--- TEXTAUSZUG ---
Wenn du dir ein paar Minuten Zeit nimmst, wirst du eines der emotionalsten Ereignisse meines Lebens und auf dieser Reise kennen lernen:
1987 war ich das erste Mal als Backpacker in Thailand unterwegs. Mein ehemaliger Arbeitskollege und Freund Markus Stöckel und ich machten Asien unsicher. 😉
Da ich vorher noch nie in meinem Leben einen Tennisschläger in der Hand hatte, habe ich mir damals in der Nähe von Bangkok aus lauter Spaß mal für eine Stunde einen Tennislehrer gebucht. Was ich nicht wusste, mein Tennislehrer Winyoo Seehaamphai war einer der besten Tennisspieler Asiens.

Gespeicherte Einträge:
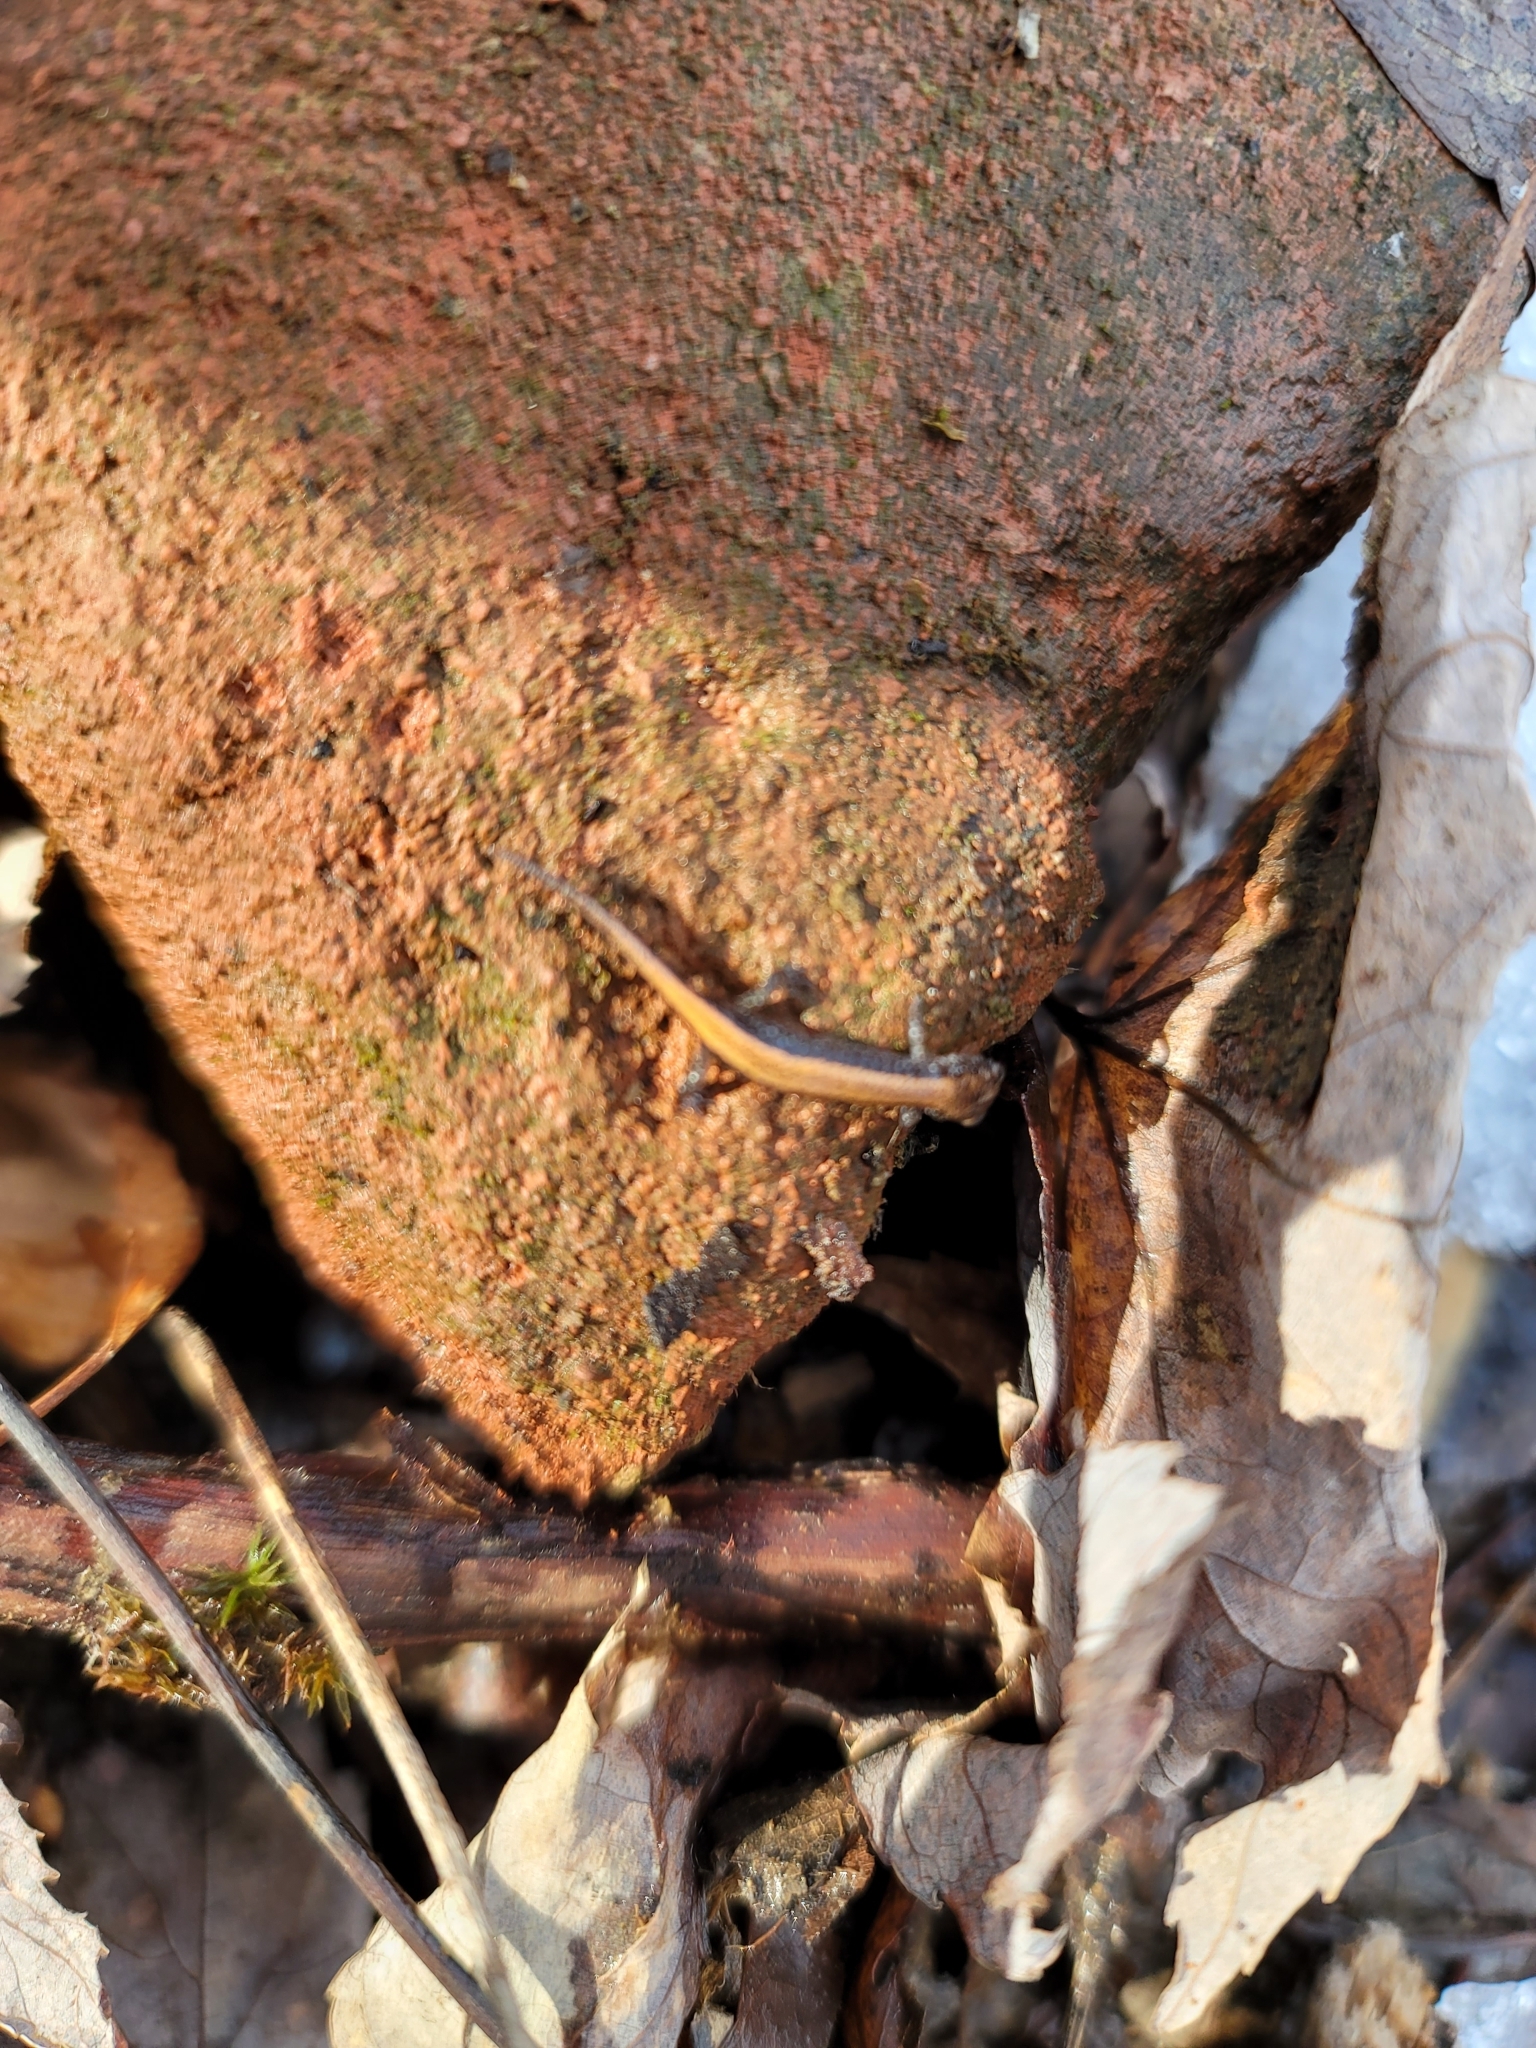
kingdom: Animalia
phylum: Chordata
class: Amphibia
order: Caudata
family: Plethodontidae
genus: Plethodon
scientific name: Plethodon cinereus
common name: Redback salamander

...

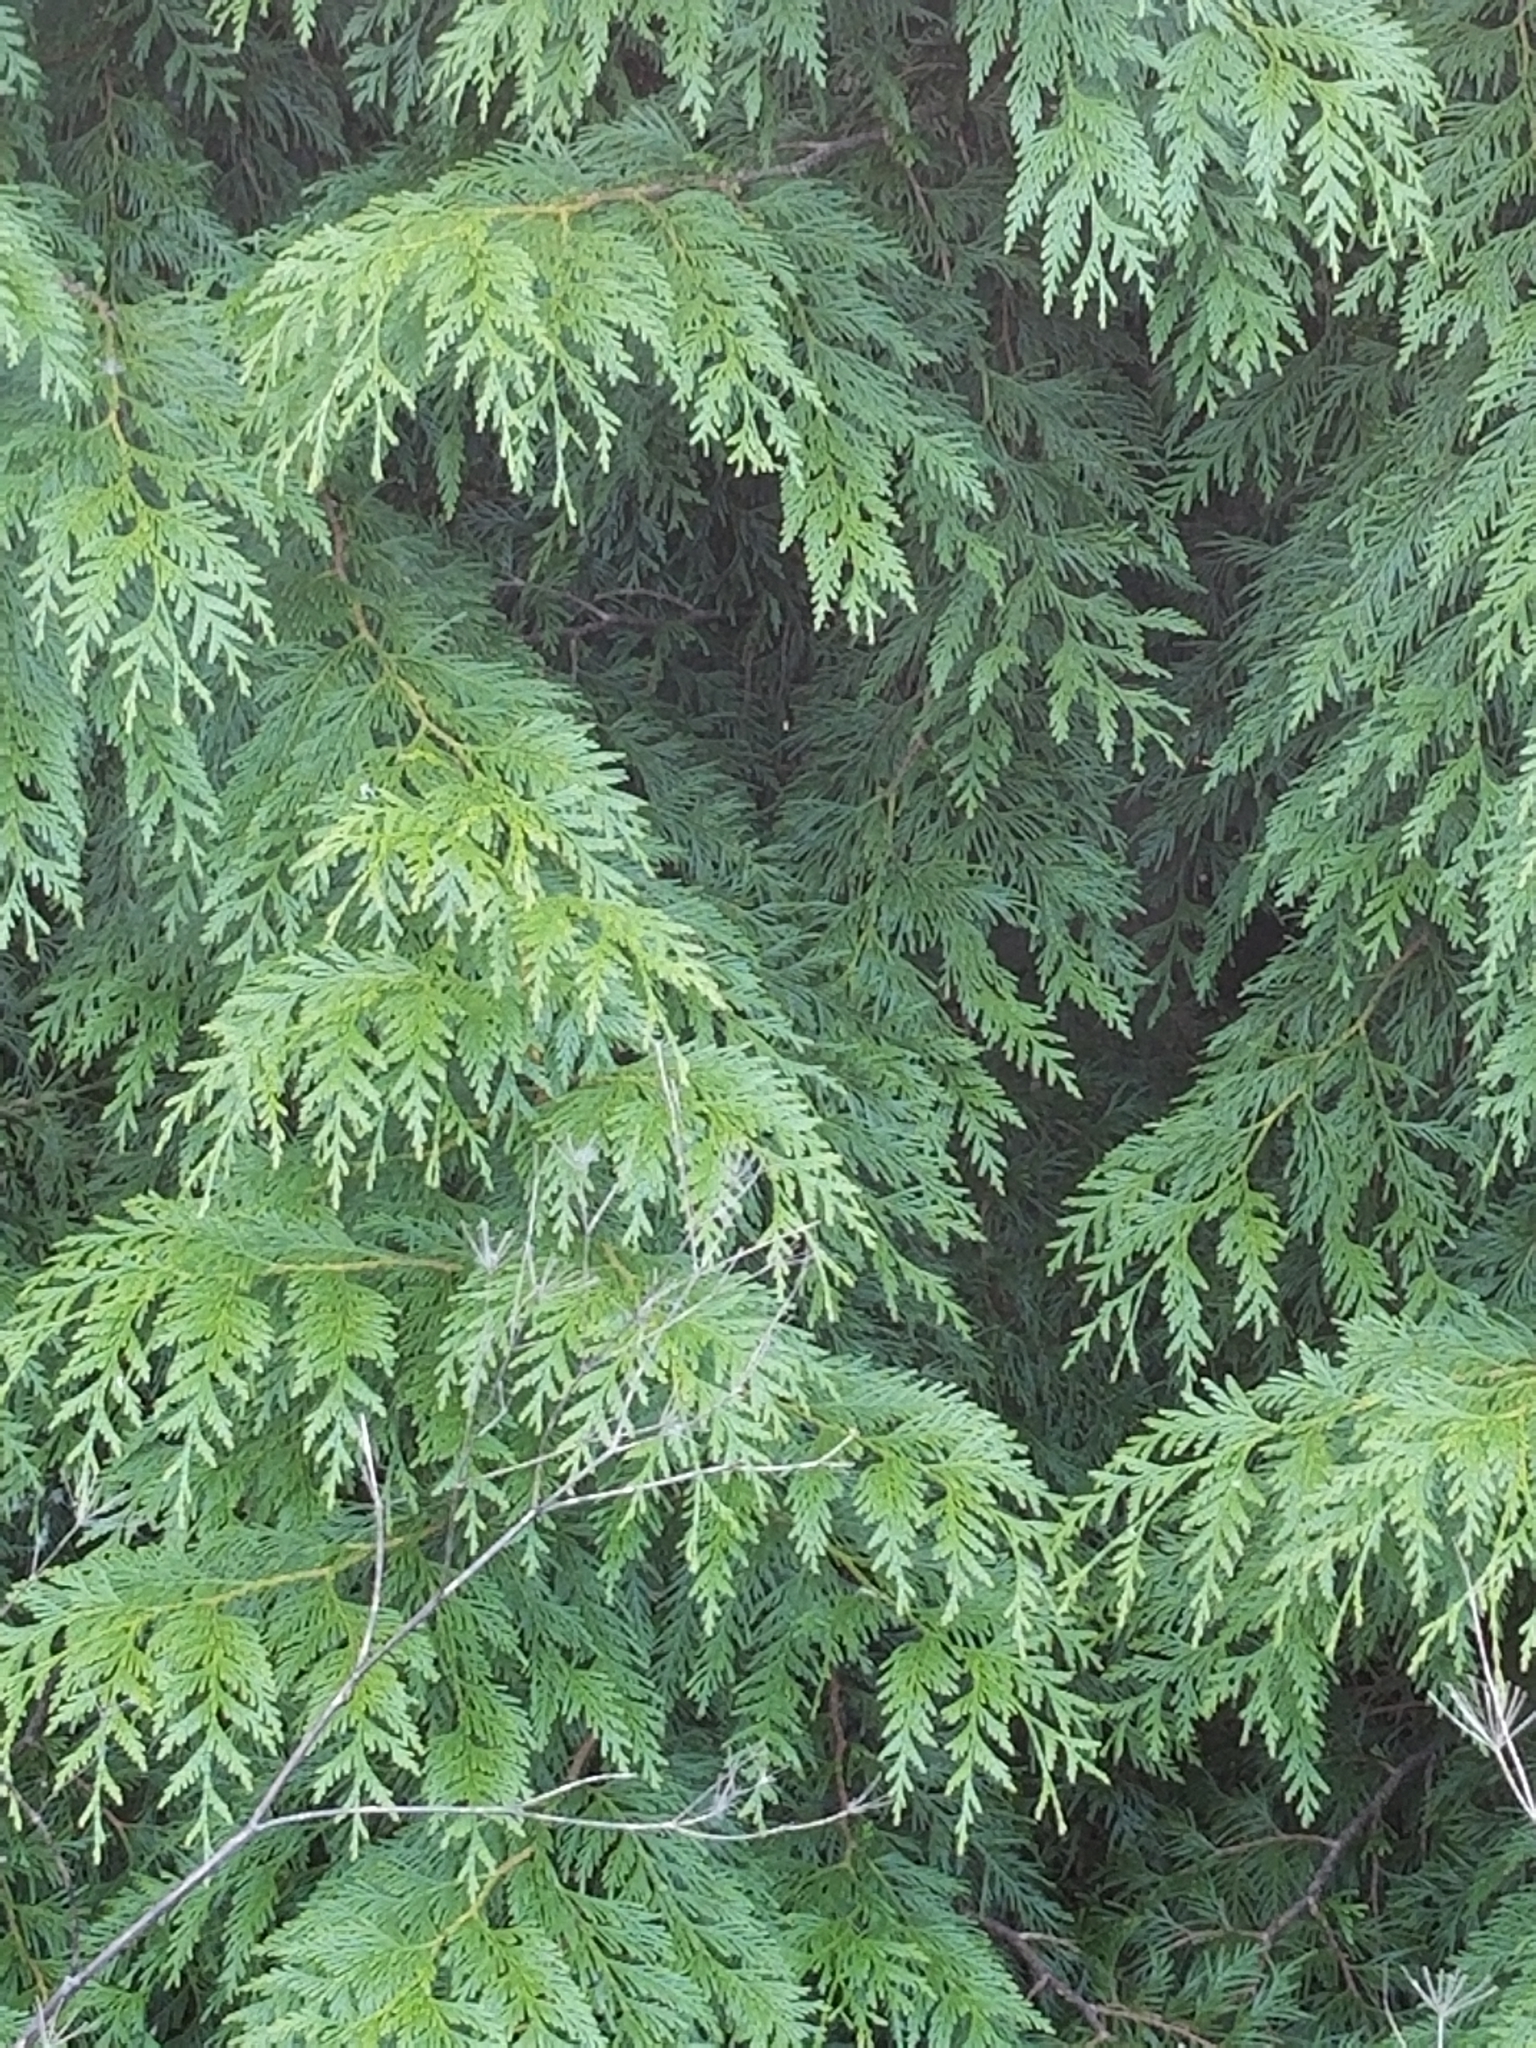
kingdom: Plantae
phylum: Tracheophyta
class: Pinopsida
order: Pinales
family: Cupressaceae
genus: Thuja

--- AUFGABEN ---
a - Wie hieß laut dem Textauszug über die Thailandreise der Tennislehrer in der Nähe von Bangkok?
b - Gib aus dem Textauszug über die Thailandreise den Abschnitt von „Wenn du dir“ bis „besten Tennisspieler Asiens.“ wortgetreu wieder.

--- ERWARTETE ERGEBNISSE ---
a - Winyoo Seehaamphai

b -
Wenn du dir ein paar Minuten Zeit nimmst, wirst du eines der emotionalsten Ereignisse meines Lebens und auf dieser Reise kennen lernen:
1987 war ich das erste Mal als Backpacker in Thailand unterwegs. Mein ehemaliger Arbeitskollege und Freund Markus Stöckel und ich machten Asien unsicher. 😉
Da ich vorher noch nie in meinem Leben einen Tennisschläger in der Hand hatte, habe ich mir damals in der Nähe von Bangkok aus lauter Spaß mal für eine Stunde einen Tennislehrer gebucht. Was ich nicht wusste, mein Tennislehrer Winyoo Seehaamphai war einer der besten Tennisspieler Asiens.